Goldman and Newbridge hope to carve out additional businesses from Golden Meditech, according to a person familiar with the options under discussion, and are considering putting up capital to take private a unit that makes blood-purification equipment. Goldman and Newbridge would meld that unit with a related business, acquired from a publicly traded U.S. health-care company, and list the newly created entity on Nasdaq, this person says. A Goldman spokesman and Newbridge declined to comment.

Ms. Li says she isn't aware of specific talks with investors. Kam Yuen, Golden Meditech's chairman, declined comment through Ms. Li.

Investors in these companies aren't complaining. Yang Liu, a Hong Kong-based portfolio manager for Atlantis Investment Management, has an investment mandate prohibiting her from owning private equity, so she was forced to accept the cash offer of HK$1.90 a share for her Superdata stock. Ms. Liu says she had purchased the shares shortly after the IPO and realized a gain of more than fivefold on her investment.

For others, the trend to delist is providing a sorely needed exit. Venture capitalists that provided seed money to some of these businesses also have struggled, as low-volume trading made it difficult to sell their stakes in the public market.

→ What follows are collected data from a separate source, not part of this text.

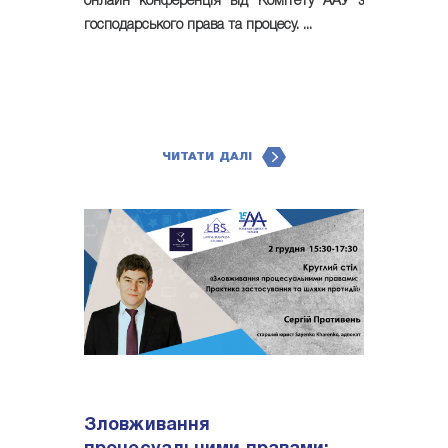
онлайн конференція від Комітету ААУ з
господарського права та процесу. ...
ЧИТАТИ ДАЛІ
Зловживання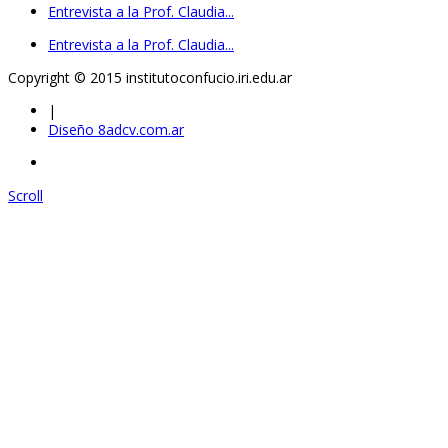
Entrevista a la Prof. Claudia...
Entrevista a la Prof. Claudia...
Copyright © 2015 institutoconfucio.iri.edu.ar
|
Diseño 8adcv.com.ar
Scroll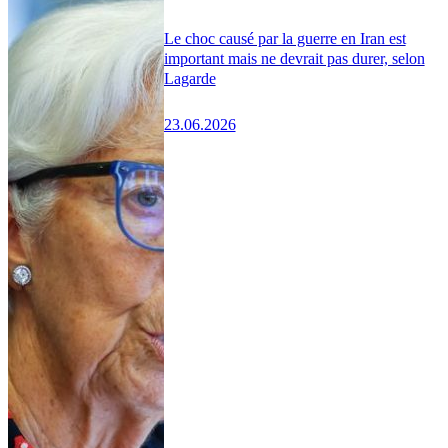
Le choc causé par la guerre en Iran est
important mais ne devrait pas durer, selon
Lagarde
23.06.2026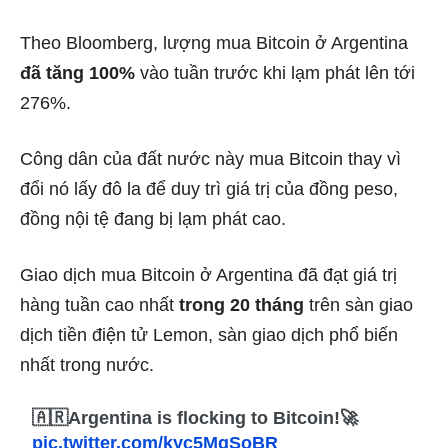
Theo Bloomberg, lượng mua Bitcoin ở Argentina
đã tăng 100%
vào tuần trước khi lạm phát lên tới
276%.
Công dân của đất nước này mua Bitcoin thay vì
đổi nó lấy đô la để duy trì giá trị của đồng peso,
đồng nội tệ đang bị lạm phát cao.
Giao dịch mua Bitcoin ở Argentina đã đạt giá trị
hàng tuần cao nhất
trong 20 tháng
trên sàn giao
dịch tiền điện tử Lemon, sàn giao dịch phổ biến
nhất trong nước.
🇦🇷Argentina is flocking to Bitcoin!🚀
pic.twitter.com/kyc5MqSoBR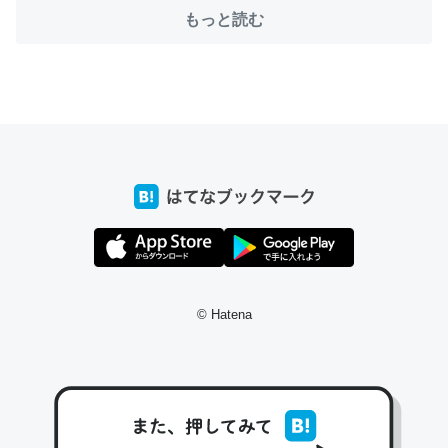
─たまにLINEするくらいだった遠方の父67歳と僕。ITツール導入で
もっと読む
コミュニケーションが劇的に変化した｜tayorini by LIFULL介護
これ作ろう。/早速夕食に作った！本当にスナップえんどう
が止まらなくなった…！生のにんにくが結構効いてるの
で、気になる場合はにんにくだけ加熱してから加えたりガ
ーリックパウダーで代用してもいいかも。
─野菜が止まらなくなる南フランス発祥の万能ソース「アイオリソ
ース」の作り方をビストロ居酒屋のシェフに聞いてみた - メシ通 | ホ
ットペッパーグルメ
© Hatena
スペインにもアリオリソースがあり、それも美味しいんだ
けど、読み方が違うだけで同じものを指すのか、また違う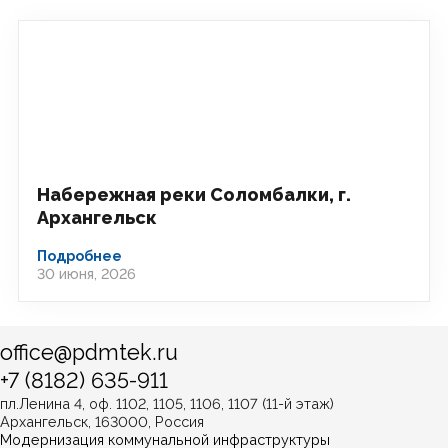
Набережная реки Соломбалки, г.
Архангельск
Подробнее
30 июня, 2026
office@pdmtek.ru
+7 (8182) 635-911
пл.Ленина 4, оф. 1102, 1105, 1106, 1107 (11-й этаж)
Архангельск, 163000, Россия
Модернизация коммунальной инфраструктуры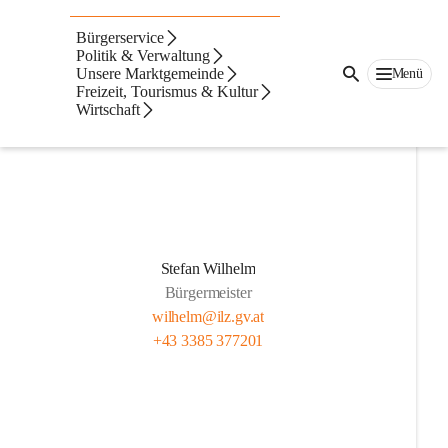
Gemeindevorstand
Bürgerservice
Der Gemeindevorstand der Marktgemeinde Ilz setzt sich aus 
Politik & Verwaltung
Unsere Marktgemeinde
Menü
folgenden Personen zusammen:
Freizeit, Tourismus & Kultur
Wirtschaft
Stefan Wilhelm
Bürgermeister
wilhelm@ilz.gv.at
+43 3385 377201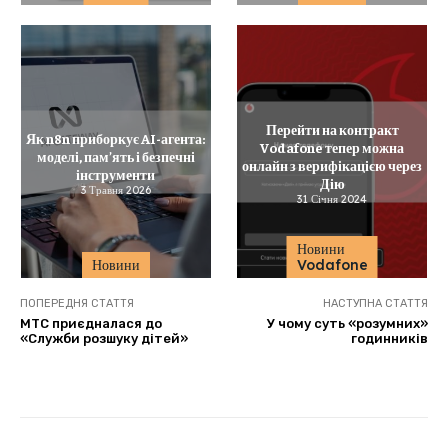
Перейти на контракт
Як n8n приборкує AI-агента:
Vodafone тепер можна
моделі, пам’ять і безпечні
онлайн з верифікацією через
інструменти
Дію
3 Травня 2026
31 Січня 2024
Новини
Новини
Vodafone
ПОПЕРЕДНЯ СТАТТЯ
НАСТУПНА СТАТТЯ
МТС приєдналася до
У чому суть «розумних»
«Служби розшуку дітей»
годинників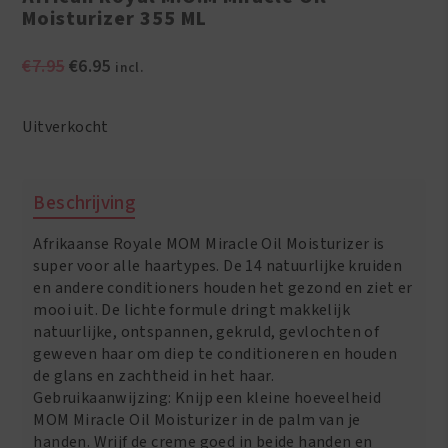
Moisturizer 355 ML
Oorspronkelijke
Huidige
€
7.95
€
6.95
incl.
prijs
prijs
was:
is:
Uitverkocht
€7.95.
€6.95.
Beschrijving
Afrikaanse Royale MOM Miracle Oil Moisturizer is
super voor alle haartypes. De 14 natuurlijke kruiden
en andere conditioners houden het gezond en ziet er
mooi uit. De lichte formule dringt makkelijk
natuurlijke, ontspannen, gekruld, gevlochten of
geweven haar om diep te conditioneren en houden
de glans en zachtheid in het haar.
Gebruikaanwijzing: Knijp een kleine hoeveelheid
MOM Miracle Oil Moisturizer in de palm van je
handen. Wrijf de creme goed in beide handen en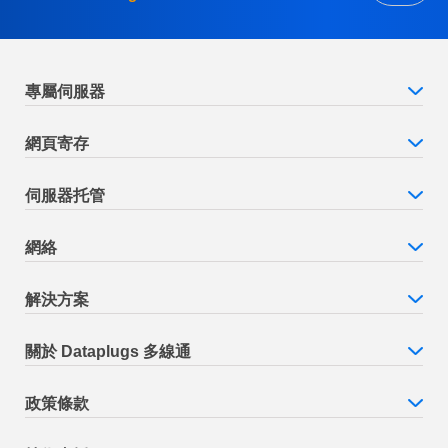
專屬伺服器
網頁寄存
伺服器托管
網絡
解決方案
關於 Dataplugs 多線通
政策條款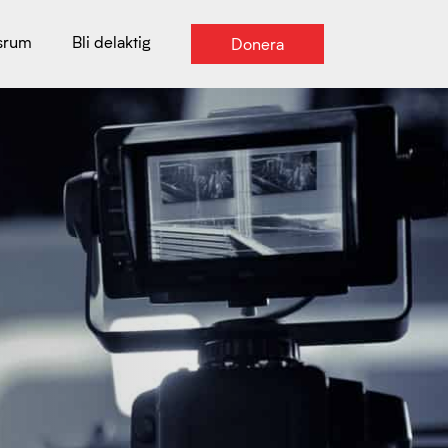
srum
Bli delaktig
Donera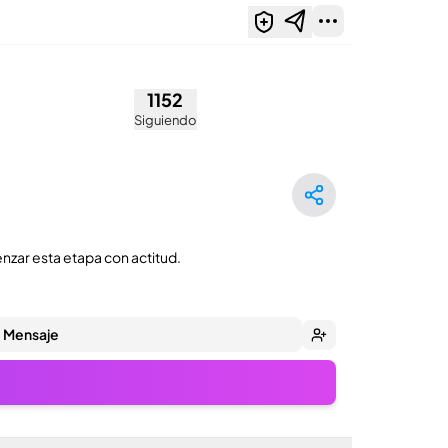
1152
Siguiendo
zar esta etapa con actitud.
Mensaje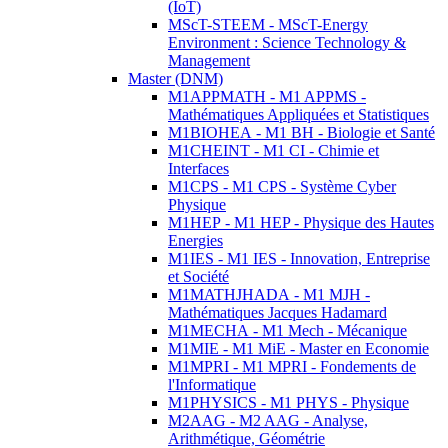
(IoT)
MScT-STEEM - MScT-Energy
Environment : Science Technology &
Management
Master (DNM)
M1APPMATH - M1 APPMS -
Mathématiques Appliquées et Statistiques
M1BIOHEA - M1 BH - Biologie et Santé
M1CHEINT - M1 CI - Chimie et
Interfaces
M1CPS - M1 CPS - Système Cyber
Physique
M1HEP - M1 HEP - Physique des Hautes
Energies
M1IES - M1 IES - Innovation, Entreprise
et Société
M1MATHJHADA - M1 MJH -
Mathématiques Jacques Hadamard
M1MECHA - M1 Mech - Mécanique
M1MIE - M1 MiE - Master en Economie
M1MPRI - M1 MPRI - Fondements de
l'Informatique
M1PHYSICS - M1 PHYS - Physique
M2AAG - M2 AAG - Analyse,
Arithmétique, Géométrie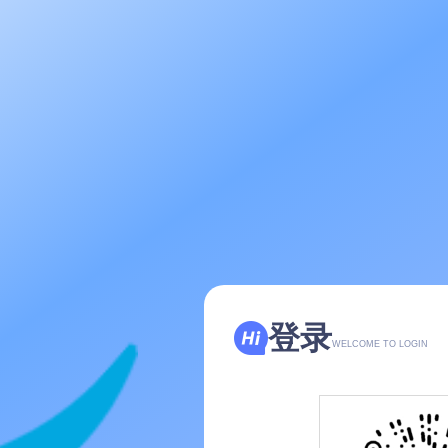
登录
返回
WELCOME TO
LOGIN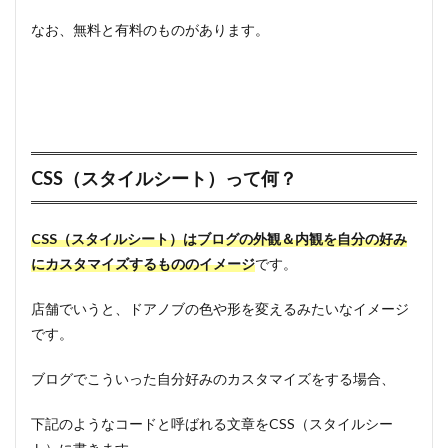
なお、無料と有料のものがあります。
CSS（スタイルシート）って何？
CSS（スタイルシート）はブログの外観＆内観を自分の好み
にカスタマイズするもののイメージ
です。
店舗でいうと、ドアノブの色や形を変えるみたいなイメージ
です。
ブログでこういった自分好みのカスタマイズをする場合、
下記のようなコードと呼ばれる文章をCSS（スタイルシー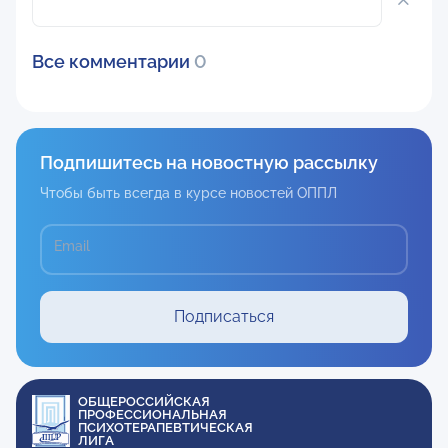
Все комментарии
0
Подпишитесь на новостную рассылку
Чтобы быть всегда в курсе новостей ОППЛ
Email
Подписаться
ОБЩЕРОССИЙСКАЯ
ПРОФЕССИОНАЛЬНАЯ
ПСИХОТЕРАПЕВТИЧЕСКАЯ
ЛИГА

"I think if we could snap our fingers and turn these into U.S.-listed companies, the stocks would be much higher," says Kent McCarthy, who runs the Jayhawk China Fund, a $300 million hedge fund investing in China-related shares. Mr. McCarthy's fund owns 15.7% of Golden Meditech, and he says he would like to see the entire company move to Nasdaq.

As a Golden Meditech shareholder, Mr. McCarthy received shares of its unit, China Medical, which went public at $15 each. "Like a dummy, I sold my shares at $25. I thought it was fairly valued then," he says. China Medical shares trading at $44.20 late-morning yesterday.